I've run into this issue a few times, since I use command line args in a wrapper script where I default net_arch to None, and I pass that to policy_kwargs.

I was able to fix it locally by changing this line from

if "net_arch" in data["policy_kwargs"] and len(data["policy_kwargs"]["net_arch"]) > 0:

to

if data.get("policy_kwargs", {}).get("net_arch"):

To Reproduce

import gymnasium as gym

from stable_baselines3 import PPO

env = gym.make("CartPole-v1")

model = PPO("MlpPolicy", env, policy_kwargs=dict(net_arch=None))
model.learn(total_timesteps=5000)
model.save("ppo_cartpole")

del model

model = PPO.load("ppo_cartpole")

Relevant log output / Error message

Traceback (most recent call last):
  File "/Users/hyzer/stable-baselines3/min_example.py", line 13, in <module>
    model = PPO.load("ppo_cartpole")
  File "/Users/hyzer/stable-baselines3/stable_baselines3/common/base_class.py", line 695, in load
    if "net_arch" in data["policy_kwargs"] and len(data["policy_kwargs"]["net_arch"]) > 0:
TypeError: object of type 'NoneType' has no len()

System Info

Checklist

araffin commented 1 month ago

Hello, why do you want to set net_arch=None?

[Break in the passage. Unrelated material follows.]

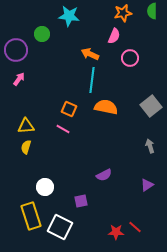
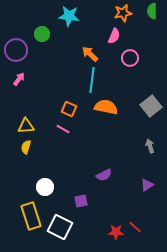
orange arrow: rotated 18 degrees clockwise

jak3122 commented 1 month ago

In my training script I have CLI args, including an optional net_arch arg:

net_arch: Tuple[int, ...] | None = None

Which I then pass to the sb3 model:

model = PPO(
    policy_type,
    env,
    policy_kwargs=dict(
        net_arch=args.net_arch,
        ...
    )
)

Since the documentation says that net_arch can be None, I would expect this to work, and have None indicate the default net_arch, which it does, except for loading the saved model.

I also realize it's possible to just omit net_arch from policy_kwargs instead, like this:

policy_kwargs = dict()
if args.net_arch is not None:
    policy_kwargs["net_arch"] = args.net_arch
model = PPO(
    policy_type,
    env,
    policy_kwargs=policy_kwargs
)

But then for anyone like me who happens to save a model with net_arch manually set to None, then the model will not load.

araffin commented 1 month ago

Since the documentation says that net_arch can be None, I would expect this to work, and have None indicate the default net_arch, which it does, except for loading the saved mode

I would be happy to receive a PR that solves this issue =)

Although in your case, I would indeed recommend not populating the net_arch instead of passing None.